__WHAT THE TASK REQUIRES__. Reproduce exactly the lines from the line containing "- Save analysis history" through the last line of the listing, and no others.

##### THE RECORDS #####

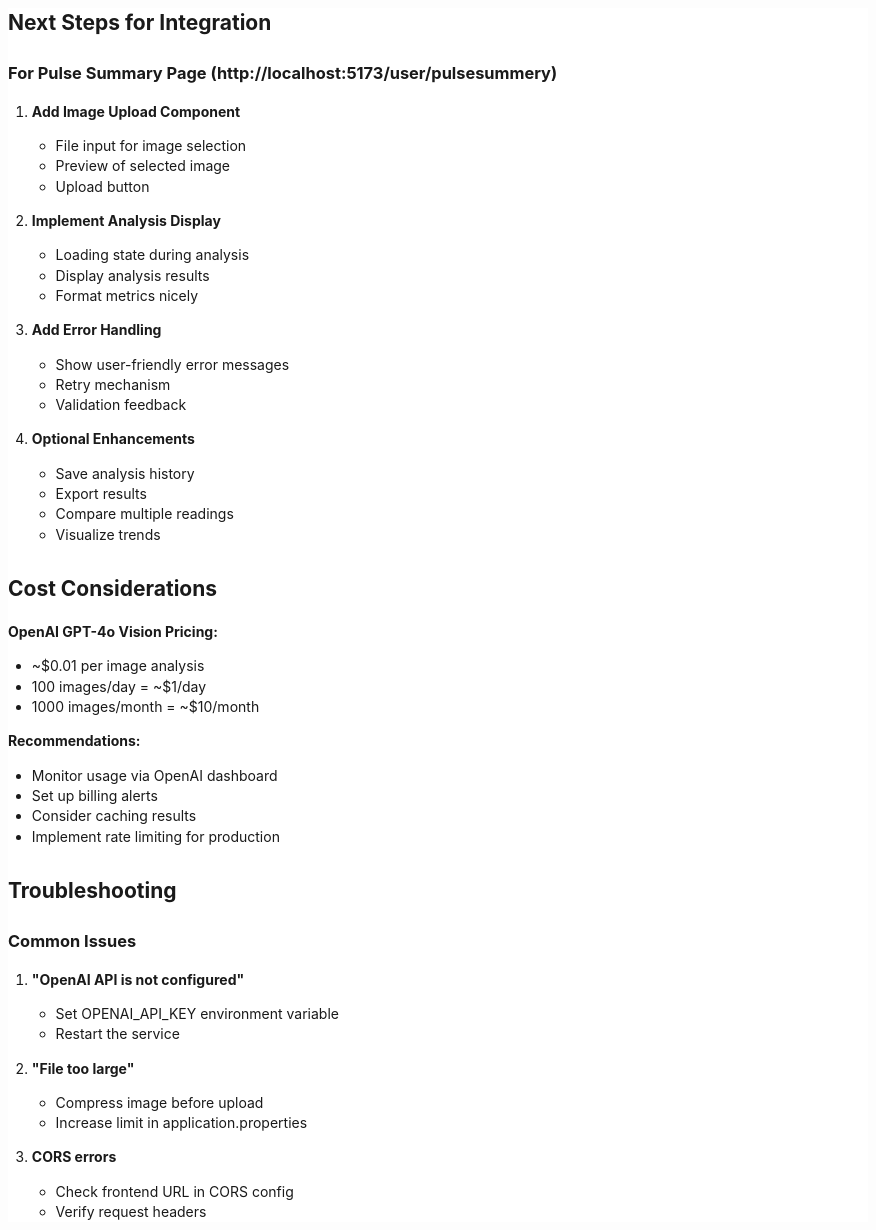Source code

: ## Next Steps for Integration

### For Pulse Summary Page (http://localhost:5173/user/pulsesummery)

1. **Add Image Upload Component**
   - File input for image selection
   - Preview of selected image
   - Upload button

2. **Implement Analysis Display**
   - Loading state during analysis
   - Display analysis results
   - Format metrics nicely

3. **Add Error Handling**
   - Show user-friendly error messages
   - Retry mechanism
   - Validation feedback

4. **Optional Enhancements**
   - Save analysis history
   - Export results
   - Compare multiple readings
   - Visualize trends

## Cost Considerations

**OpenAI GPT-4o Vision Pricing:**
- ~$0.01 per image analysis
- 100 images/day = ~$1/day
- 1000 images/month = ~$10/month

**Recommendations:**
- Monitor usage via OpenAI dashboard
- Set up billing alerts
- Consider caching results
- Implement rate limiting for production

## Troubleshooting

### Common Issues

1. **"OpenAI API is not configured"**
   - Set OPENAI_API_KEY environment variable
   - Restart the service

2. **"File too large"**
   - Compress image before upload
   - Increase limit in application.properties

3. **CORS errors**
   - Check frontend URL in CORS config
   - Verify request headers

#####

__REPLY TO THE TASK__.
   - Save analysis history
   - Export results
   - Compare multiple readings
   - Visualize trends

## Cost Considerations

**OpenAI GPT-4o Vision Pricing:**
- ~$0.01 per image analysis
- 100 images/day = ~$1/day
- 1000 images/month = ~$10/month

**Recommendations:**
- Monitor usage via OpenAI dashboard
- Set up billing alerts
- Consider caching results
- Implement rate limiting for production

## Troubleshooting

### Common Issues

1. **"OpenAI API is not configured"**
   - Set OPENAI_API_KEY environment variable
   - Restart the service

2. **"File too large"**
   - Compress image before upload
   - Increase limit in application.properties

3. **CORS errors**
   - Check frontend URL in CORS config
   - Verify request headers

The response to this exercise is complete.